# Zu erledigende Aufgabe
Welche Eigenschaft ist laut dem Textauszug über Mayrs Dienstzeit die wichtigste für einen Notarzt?

# Textauszug

---------------

Geburten waren immer besondere Momente
Wie viele Menschenleben er in dieser Zeit gerettet hat, das kann er nicht beziffern. Doch zweifellos waren das die schönsten Momente seiner Dienstzeit. „Wenn man in den ersten zehn Minuten richtig entscheidet und damit den Betroffenen vor weiterem Schaden bewahren kann, dann ist das unglaublich schön“, sagt Mayr. Auch Geburten im Rettungswagen seien immer besondere Momente in seiner Dienstzeit gewesen.
Schnelle Entscheidungen treffen zu können und spontan zu reagieren, das sei ohnehin die wichtigste Eigenschaft für einen Notarzt. „Im Gegensatz zu fast allen anderen ärztlichen Tätigkeiten hat man hier nicht die Chance, mit einem Kollegen Rücksprache zu halten oder in der Fachliteratur nachzuschlagen“, erklärt Mayr. Doch auch diese Herausforderung habe ihn immer gereizt. Das sei ein Grund, weshalb er die Aufgabe in den ersten zehn Jahren zum Nulltarif gemacht habe. „Bezahlt wurden die Einsätze anfangs nicht. Aber der Auftrag, Menschen helfen zu können, hat mir Spaß gemacht“, sagt Mayr.

---------------

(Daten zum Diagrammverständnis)
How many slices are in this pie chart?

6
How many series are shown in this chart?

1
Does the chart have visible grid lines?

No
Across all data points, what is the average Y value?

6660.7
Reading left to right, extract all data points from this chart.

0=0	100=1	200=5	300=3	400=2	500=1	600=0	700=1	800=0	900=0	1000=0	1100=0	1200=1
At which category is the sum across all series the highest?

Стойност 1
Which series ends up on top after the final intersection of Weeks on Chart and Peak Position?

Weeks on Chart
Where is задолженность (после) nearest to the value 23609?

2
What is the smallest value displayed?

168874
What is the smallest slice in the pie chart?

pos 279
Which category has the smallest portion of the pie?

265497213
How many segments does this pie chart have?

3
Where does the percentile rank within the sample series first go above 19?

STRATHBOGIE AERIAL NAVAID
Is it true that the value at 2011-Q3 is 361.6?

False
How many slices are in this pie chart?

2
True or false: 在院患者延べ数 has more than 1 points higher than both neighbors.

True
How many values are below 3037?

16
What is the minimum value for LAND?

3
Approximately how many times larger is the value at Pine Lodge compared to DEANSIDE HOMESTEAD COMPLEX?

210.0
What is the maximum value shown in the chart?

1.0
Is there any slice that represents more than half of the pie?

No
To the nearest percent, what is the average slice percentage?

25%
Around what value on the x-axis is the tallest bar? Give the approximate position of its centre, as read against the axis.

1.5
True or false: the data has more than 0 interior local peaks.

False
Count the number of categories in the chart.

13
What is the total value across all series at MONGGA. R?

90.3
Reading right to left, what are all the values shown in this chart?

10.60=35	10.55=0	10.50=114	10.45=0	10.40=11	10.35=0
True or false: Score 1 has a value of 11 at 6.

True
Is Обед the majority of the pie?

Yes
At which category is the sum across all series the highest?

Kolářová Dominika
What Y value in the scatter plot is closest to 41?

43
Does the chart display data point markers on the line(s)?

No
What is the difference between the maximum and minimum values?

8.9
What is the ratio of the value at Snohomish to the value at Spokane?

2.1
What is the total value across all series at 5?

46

---------------

# Ergebnis
Die wichtigste Eigenschaft ist, schnelle Entscheidungen treffen und spontan reagieren zu können.